I took the time to expand my Silent Oscars backward in time to 1914. (No, don't bother trying to figure out what I'm talking about.)

winner: Cabiria (prod.Giovanni Pastrone)
nominees: Gertie The Dinosaur (prod. Winsor McCay); Judith of Bethulia (prod. D.W. Griffith); The Perils Of Pauline (prod. Pathé Frères); Tillie's Punctured Romance (prod. Mack Sennett)

winner: Henry B. Walthall (The Avenging Conscience: or "Thou Shalt Not Kill")
nominees: Charles Chaplin (The Keystone Comedies)

winner: Blanche Sweet (Judith Of Bethulia)
nominees: Marie Dressler (Tillie's Punctured Romance); Pearl White (The Perils Of Pauline and The Exploits Of Elaine)

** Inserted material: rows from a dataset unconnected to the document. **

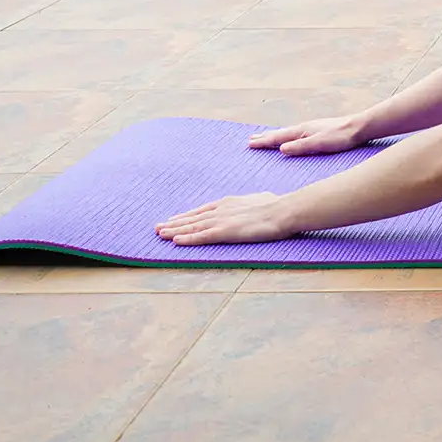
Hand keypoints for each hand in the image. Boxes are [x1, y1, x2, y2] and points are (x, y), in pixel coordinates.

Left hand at [155, 192, 296, 245]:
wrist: (283, 210)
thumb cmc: (277, 205)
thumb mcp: (260, 200)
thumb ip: (251, 204)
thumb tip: (257, 203)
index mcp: (229, 202)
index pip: (202, 210)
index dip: (187, 216)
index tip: (174, 219)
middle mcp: (221, 210)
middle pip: (193, 218)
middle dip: (174, 223)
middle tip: (158, 227)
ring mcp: (222, 220)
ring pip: (192, 227)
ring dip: (175, 231)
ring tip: (160, 234)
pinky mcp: (224, 232)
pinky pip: (201, 237)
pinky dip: (187, 239)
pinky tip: (175, 241)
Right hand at [249, 114, 369, 155]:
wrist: (359, 127)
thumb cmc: (340, 137)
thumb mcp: (319, 144)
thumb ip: (300, 146)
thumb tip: (280, 149)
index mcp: (302, 130)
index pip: (278, 137)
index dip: (264, 141)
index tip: (249, 143)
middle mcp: (305, 127)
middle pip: (281, 133)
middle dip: (266, 136)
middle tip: (251, 138)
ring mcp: (312, 128)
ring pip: (289, 132)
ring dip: (276, 135)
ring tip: (267, 137)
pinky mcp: (319, 130)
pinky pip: (297, 133)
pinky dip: (288, 136)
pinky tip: (293, 138)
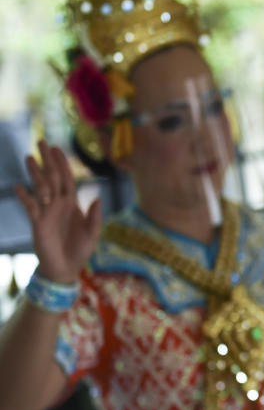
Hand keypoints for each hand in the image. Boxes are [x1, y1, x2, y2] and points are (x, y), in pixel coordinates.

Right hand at [14, 141, 101, 283]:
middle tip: (41, 142)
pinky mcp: (37, 223)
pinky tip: (19, 187)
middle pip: (52, 177)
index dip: (62, 164)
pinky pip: (30, 207)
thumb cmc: (81, 250)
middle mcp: (58, 204)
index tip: (57, 148)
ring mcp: (47, 212)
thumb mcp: (93, 233)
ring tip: (29, 157)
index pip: (67, 179)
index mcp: (72, 203)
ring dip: (35, 173)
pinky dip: (25, 197)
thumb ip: (95, 216)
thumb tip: (99, 198)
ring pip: (40, 187)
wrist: (65, 268)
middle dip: (48, 160)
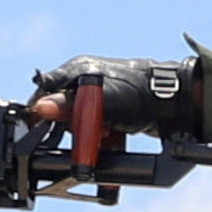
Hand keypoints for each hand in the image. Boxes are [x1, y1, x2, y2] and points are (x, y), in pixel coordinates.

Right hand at [36, 55, 197, 147]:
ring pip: (76, 119)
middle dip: (64, 127)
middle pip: (60, 107)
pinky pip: (92, 125)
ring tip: (98, 139)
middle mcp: (85, 79)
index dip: (39, 110)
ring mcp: (97, 94)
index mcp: (79, 70)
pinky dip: (96, 136)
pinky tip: (106, 141)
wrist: (175, 103)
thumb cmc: (141, 95)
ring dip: (82, 135)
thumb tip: (42, 108)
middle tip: (74, 139)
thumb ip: (72, 107)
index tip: (37, 130)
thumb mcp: (103, 104)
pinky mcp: (108, 108)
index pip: (46, 89)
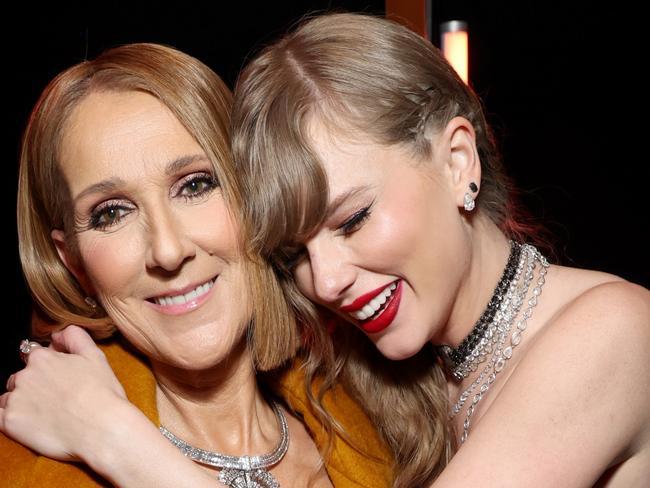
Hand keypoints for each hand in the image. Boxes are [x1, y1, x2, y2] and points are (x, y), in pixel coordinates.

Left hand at [0, 325, 128, 462]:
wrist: (100, 428)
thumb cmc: (102, 394)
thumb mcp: (95, 356)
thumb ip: (75, 337)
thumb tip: (58, 334)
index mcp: (43, 358)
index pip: (34, 355)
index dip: (47, 365)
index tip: (59, 377)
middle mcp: (25, 375)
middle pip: (20, 377)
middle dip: (33, 384)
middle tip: (55, 397)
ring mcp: (15, 399)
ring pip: (9, 397)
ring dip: (21, 402)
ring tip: (45, 413)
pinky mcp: (10, 422)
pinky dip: (8, 417)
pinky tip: (26, 421)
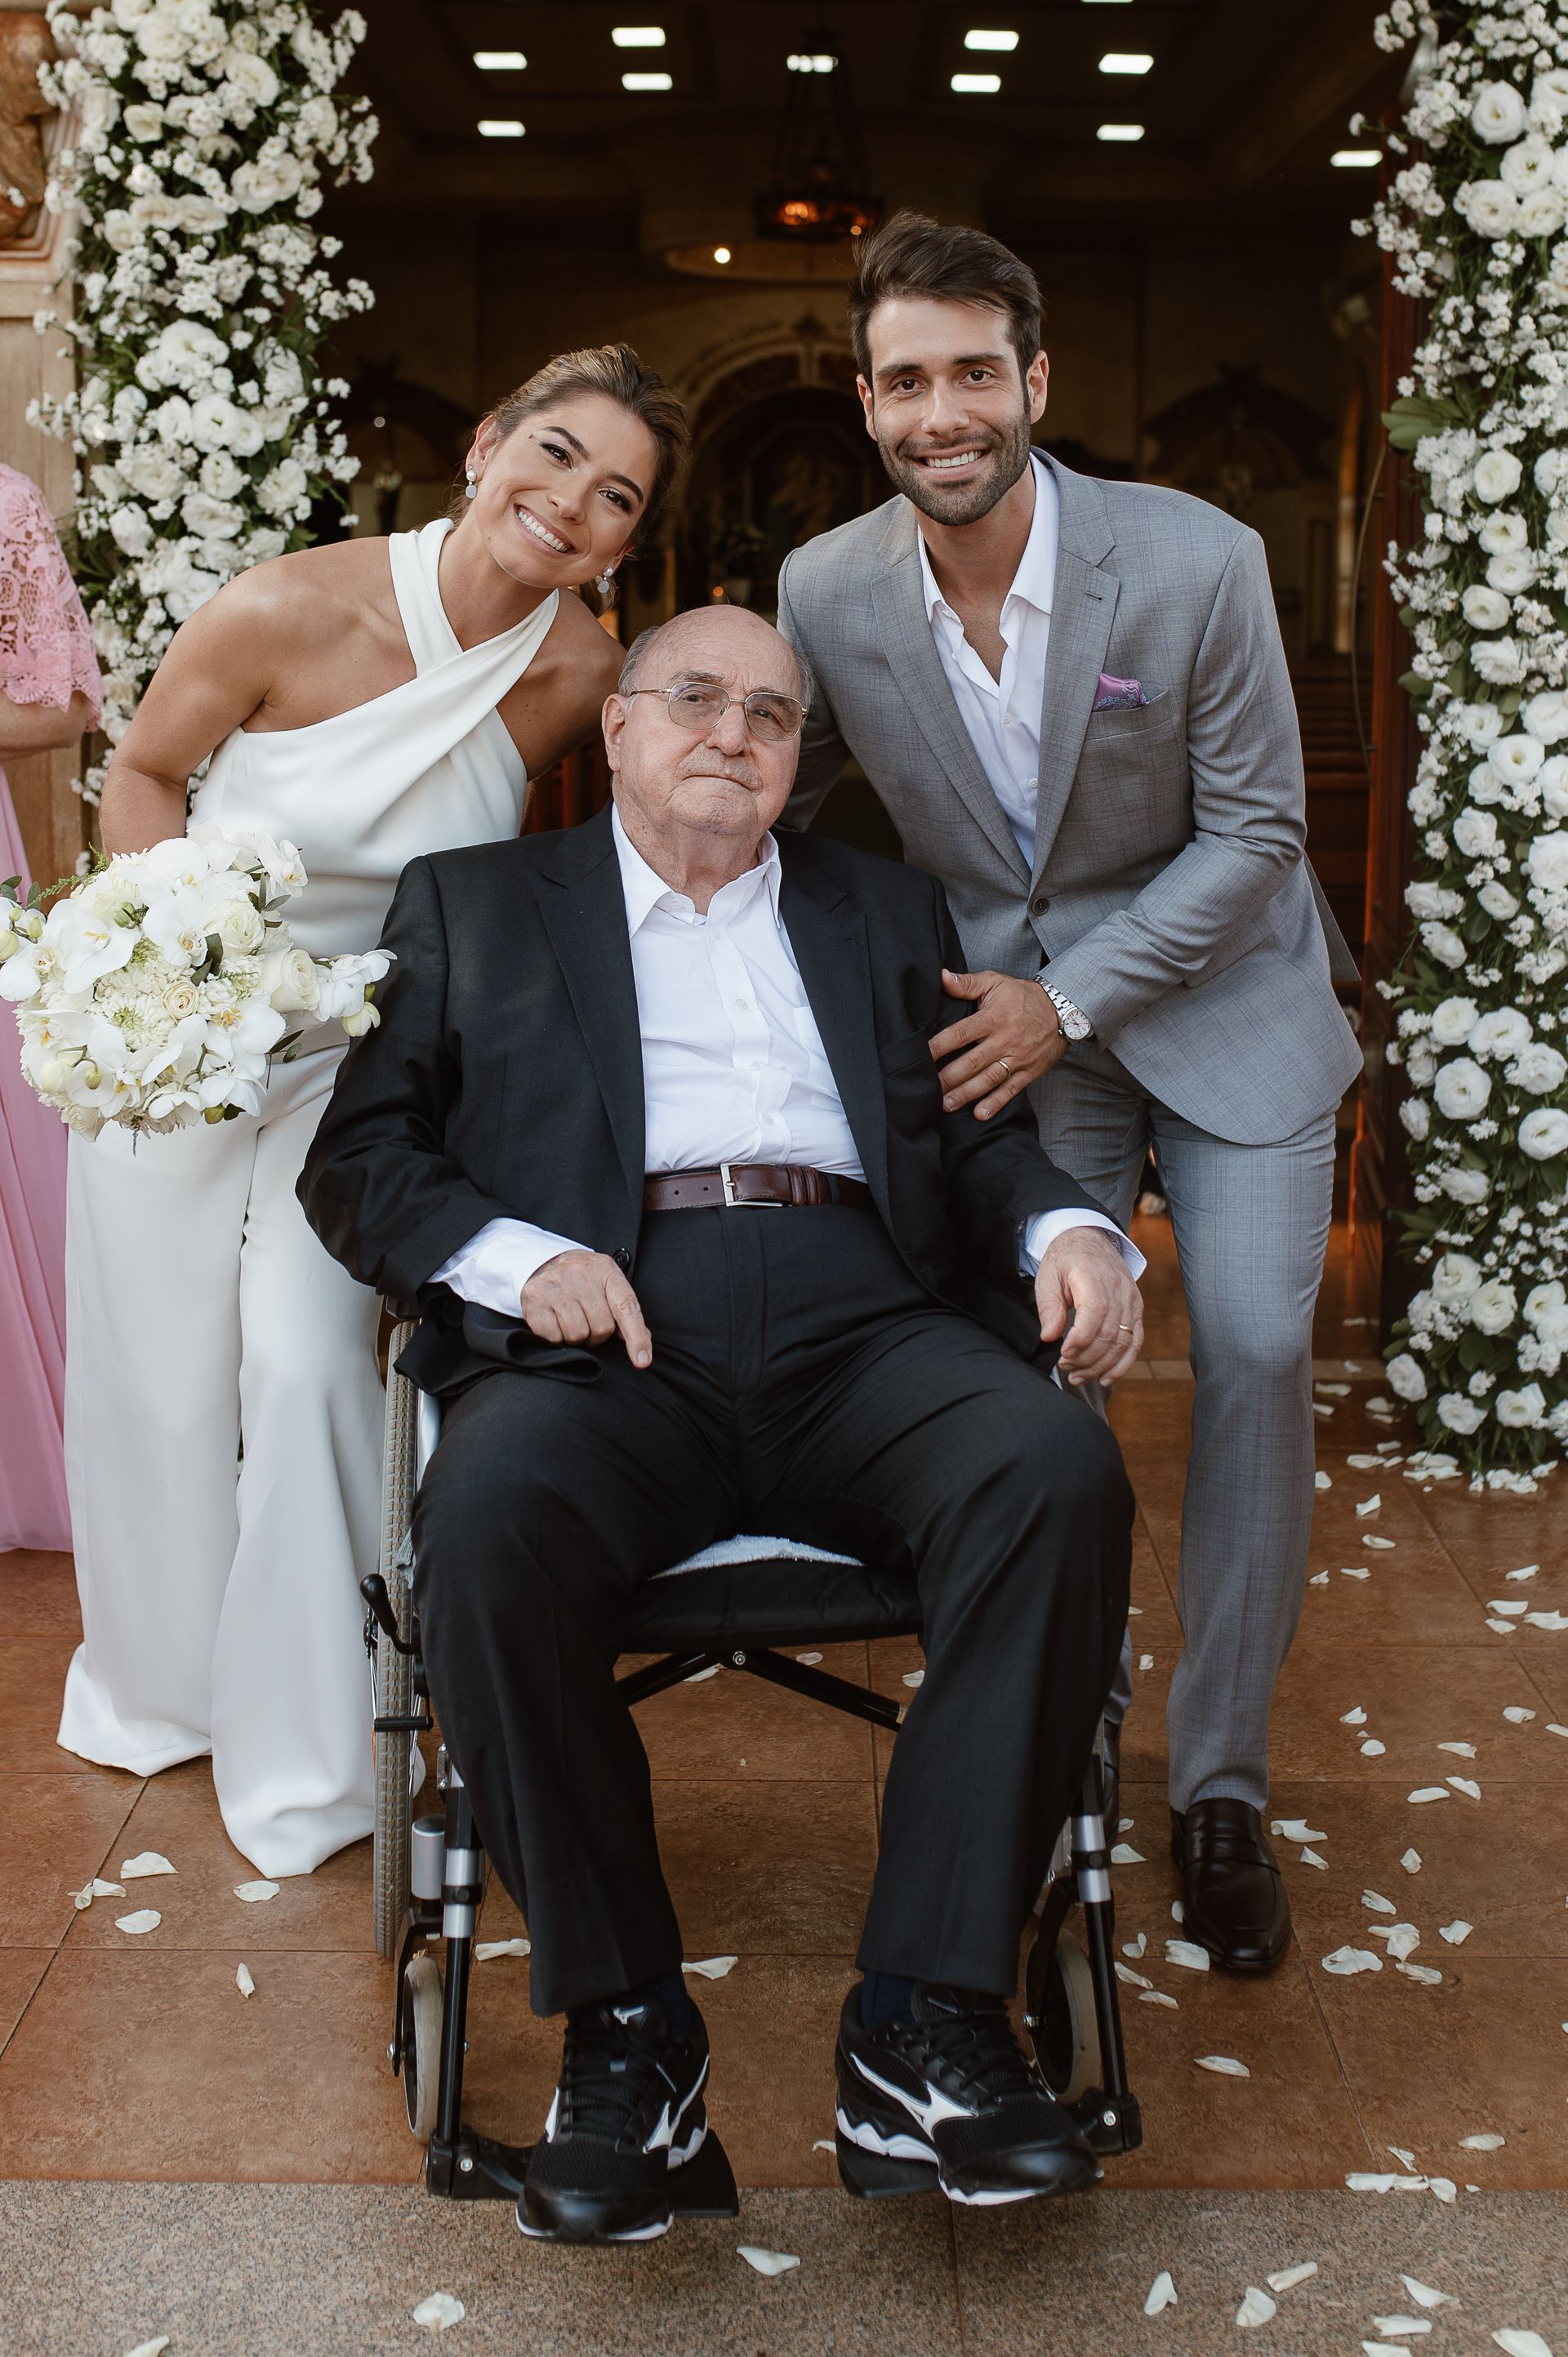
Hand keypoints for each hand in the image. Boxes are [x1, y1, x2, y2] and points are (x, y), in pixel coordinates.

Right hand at [519, 1250, 651, 1366]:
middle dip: (597, 1334)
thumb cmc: (584, 1282)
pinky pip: (553, 1337)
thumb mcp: (609, 1287)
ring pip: (577, 1334)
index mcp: (606, 1271)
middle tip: (588, 1321)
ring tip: (572, 1320)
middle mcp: (580, 1274)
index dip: (636, 1337)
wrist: (545, 1263)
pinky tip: (555, 1321)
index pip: (626, 1307)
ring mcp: (555, 1285)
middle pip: (602, 1327)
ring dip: (577, 1337)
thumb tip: (641, 1348)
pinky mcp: (534, 1298)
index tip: (642, 1361)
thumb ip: (626, 1313)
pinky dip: (556, 1338)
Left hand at [930, 968, 1067, 1118]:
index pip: (960, 1034)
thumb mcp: (996, 982)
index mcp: (992, 1018)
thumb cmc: (1023, 996)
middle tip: (929, 1089)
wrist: (1063, 1010)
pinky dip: (996, 1103)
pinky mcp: (1028, 1071)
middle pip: (972, 1062)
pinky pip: (1011, 1090)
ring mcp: (1017, 1058)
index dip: (939, 1046)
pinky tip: (980, 1114)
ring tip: (946, 1105)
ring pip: (988, 1079)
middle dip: (949, 1077)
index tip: (922, 1056)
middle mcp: (1004, 1040)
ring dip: (966, 1094)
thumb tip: (942, 977)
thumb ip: (967, 983)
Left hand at [1034, 1228, 1142, 1385]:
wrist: (1090, 1241)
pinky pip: (1135, 1342)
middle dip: (1086, 1358)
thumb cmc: (1065, 1261)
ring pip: (1123, 1342)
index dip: (1080, 1340)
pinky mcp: (1136, 1310)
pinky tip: (1106, 1378)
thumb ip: (1049, 1307)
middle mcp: (1119, 1289)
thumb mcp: (1048, 1278)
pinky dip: (1122, 1364)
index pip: (1095, 1313)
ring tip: (1078, 1377)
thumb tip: (1049, 1337)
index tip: (1063, 1354)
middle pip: (1109, 1333)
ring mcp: (1132, 1301)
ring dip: (1101, 1366)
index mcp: (1093, 1277)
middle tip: (1065, 1368)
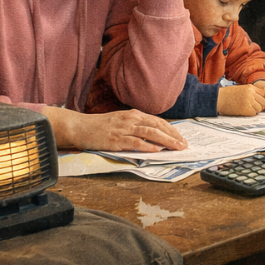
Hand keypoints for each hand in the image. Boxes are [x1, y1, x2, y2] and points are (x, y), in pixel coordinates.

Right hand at [42, 106, 186, 151]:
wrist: (80, 126)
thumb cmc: (100, 126)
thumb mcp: (121, 121)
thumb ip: (137, 126)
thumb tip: (154, 136)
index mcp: (134, 114)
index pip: (158, 121)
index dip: (171, 130)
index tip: (181, 138)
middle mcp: (131, 119)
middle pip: (157, 126)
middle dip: (173, 136)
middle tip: (184, 144)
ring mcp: (124, 129)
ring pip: (150, 133)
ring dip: (166, 141)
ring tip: (176, 147)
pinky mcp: (116, 139)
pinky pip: (135, 142)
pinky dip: (148, 145)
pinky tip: (157, 150)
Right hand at [218, 84, 264, 115]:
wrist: (218, 99)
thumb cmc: (228, 94)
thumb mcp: (241, 88)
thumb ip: (250, 92)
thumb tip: (260, 98)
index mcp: (250, 87)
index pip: (263, 93)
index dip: (261, 98)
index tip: (256, 101)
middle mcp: (251, 93)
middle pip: (263, 101)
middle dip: (260, 105)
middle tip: (253, 107)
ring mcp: (249, 101)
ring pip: (260, 108)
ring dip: (256, 110)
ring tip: (248, 109)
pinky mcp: (245, 109)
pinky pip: (254, 113)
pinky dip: (251, 114)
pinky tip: (245, 112)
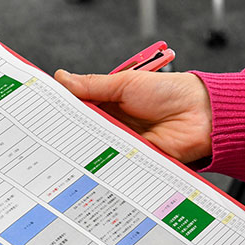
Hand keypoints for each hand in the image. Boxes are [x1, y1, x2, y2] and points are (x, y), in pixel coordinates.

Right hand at [54, 69, 213, 162]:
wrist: (202, 115)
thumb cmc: (171, 92)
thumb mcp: (126, 83)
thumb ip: (93, 85)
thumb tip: (62, 78)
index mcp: (109, 102)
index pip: (78, 108)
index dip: (62, 110)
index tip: (42, 112)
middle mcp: (114, 124)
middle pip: (83, 132)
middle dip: (67, 133)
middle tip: (48, 134)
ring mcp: (122, 144)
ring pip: (95, 150)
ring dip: (85, 149)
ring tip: (67, 147)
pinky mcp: (132, 161)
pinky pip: (113, 165)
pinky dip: (104, 165)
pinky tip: (93, 163)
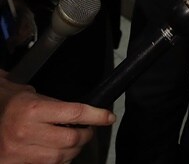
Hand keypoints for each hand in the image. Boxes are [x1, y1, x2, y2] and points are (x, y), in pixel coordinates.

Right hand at [0, 72, 114, 162]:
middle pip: (70, 139)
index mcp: (33, 110)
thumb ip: (60, 107)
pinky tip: (57, 152)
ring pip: (60, 158)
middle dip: (85, 136)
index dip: (96, 116)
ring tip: (73, 143)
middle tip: (88, 130)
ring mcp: (17, 151)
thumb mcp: (37, 96)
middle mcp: (25, 131)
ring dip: (73, 151)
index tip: (109, 117)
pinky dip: (57, 162)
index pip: (75, 113)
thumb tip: (87, 116)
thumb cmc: (14, 104)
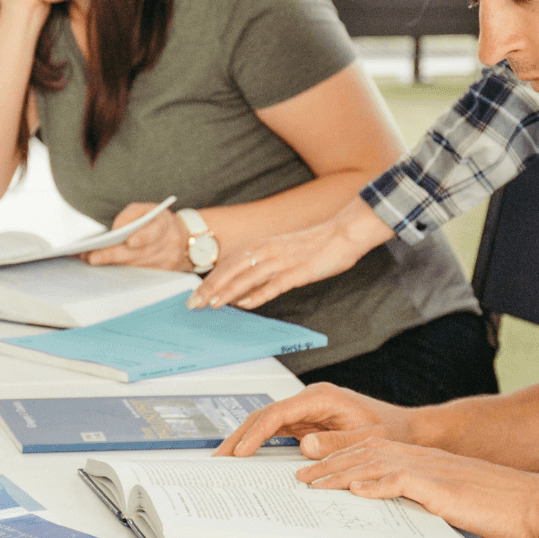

winner: Giovanni Pastrone (Cabiria)
nominees: Cecil B. DeMille (The Squaw Man); D.W. Griffith (Judith Of Bethulia and The Avenging Conscience: or "Thou Shalt Not Kill"); Mack Sennett (Tillie's Punctured Romance)

winner: Bartolomeo Pagano (Cabiria)
nominees: Roscoe Arbuckle (The Rounders)

winner: Mabel Normand (Tillie's Punctured Romance)
nominees: Mae Marsh (Judith Of Bethulia)

winner: Cecil B. DeMille and Oscar Apfel, from a play by Edwin Milton Royle (The Squaw Man)
nominees: D.W. Griffith, Grace Pierce and Frank E. Woods, from a poem by Thomas Bailey Aldrich (Judith Of Bethulia); Hampton Del Ruth, Craig Hutchinson and Mack Sennett, from a play by A. Baldwin Sloane and Edgar Smith (Tillie's Punctured Romance)

Winsor McCay (Gertie The Dinosaur) (Animation); Segundo de Chomón, Eugenio Bava, Giovanni Tomatis, Augusto Battagliotti, Natale Chiusano and Carlo Franzeri (Cabiria) (Cinematography); Segundo de Chomón and Eugenio Bava (Cabiria) (Special Effects); Camillo Innocenti and Luigi Borgnono (Cabiria) (Set Design)

Actually, you may have heard of some of them. Mabel Normand is a good bet—she was the first great comic film actress, often credited with throwing the first pie in movie history (read about that debate here).

And I know all you silent film fanatics know who Giovanni Pastrone is—he directed one of the most influential films of the era, the epic Italian historical adventure, Cabiria, about a little girl who is rescued from the eruption of Mt. Etna only to grow up and find herself at the center of the war between Rome and Carthage. (Read more about it here.) Not only did it spawn fifty years worth of "Maciste" movies (Italian "strongman" movies released in the U.S. as Hercules movies), but it directed inspired D.W. Griffith to direct his own ancient history epic, Intolerance (which I wrote about here).

By the way, Bartolomeo Pagano, who played Maciste in Cabiria and in twenty-four more films, was working as a stevedore in Genoa when he was discovered and cast in the movie. Luckily for Pastrone, Pagano was a natural-born actor who quickly became Italy's biggest star.

As for Henry B. Walthall and Blanche Sweet, they were part of D.W. Griffith's stable of actors at Biograph Studios. Both are largely forgotten today, Walthall, I think, because he played the "Little Colonel" in The Birth of a Nation, a role that endears him to no one; Sweet ironically because she was one of the few stars of the silent era who typically "lost" herself in a part, performing the role of a chameleon so successfully, she has no single character or characteristic you can hang your mental hat on. But both were the finest dramatic actors of their day.

Cecil B. DeMille I dare say you've heard of if only because Norma Desmond has been ready now for her close-up going on sixty-one years. The Squaw Man was important in American movie history as the first feature filmed in a sleepy little hamlet named Hollywood. Its plot is one of those hardy perennials of the American movies (and psyche, too)—a man flees the corruption of so-called civilization to re-discovered himself in the wilderness. The basic idea crops up in movies as diverse as The Half-Breed (1916), Jeremiah Johnson (1972) and Dances With Wolves (1991), and is the unifying myth of those armed "militias" running around in various woods all over the United States.

Me, I've always been much too fond of flush toilets to buy into the basic concept, but DeMille liked the story so much, he filmed it three times, in 1914 with Dustin Farnum, in 1918 with Elliott Dexter and in 1931 with Warner Baxter.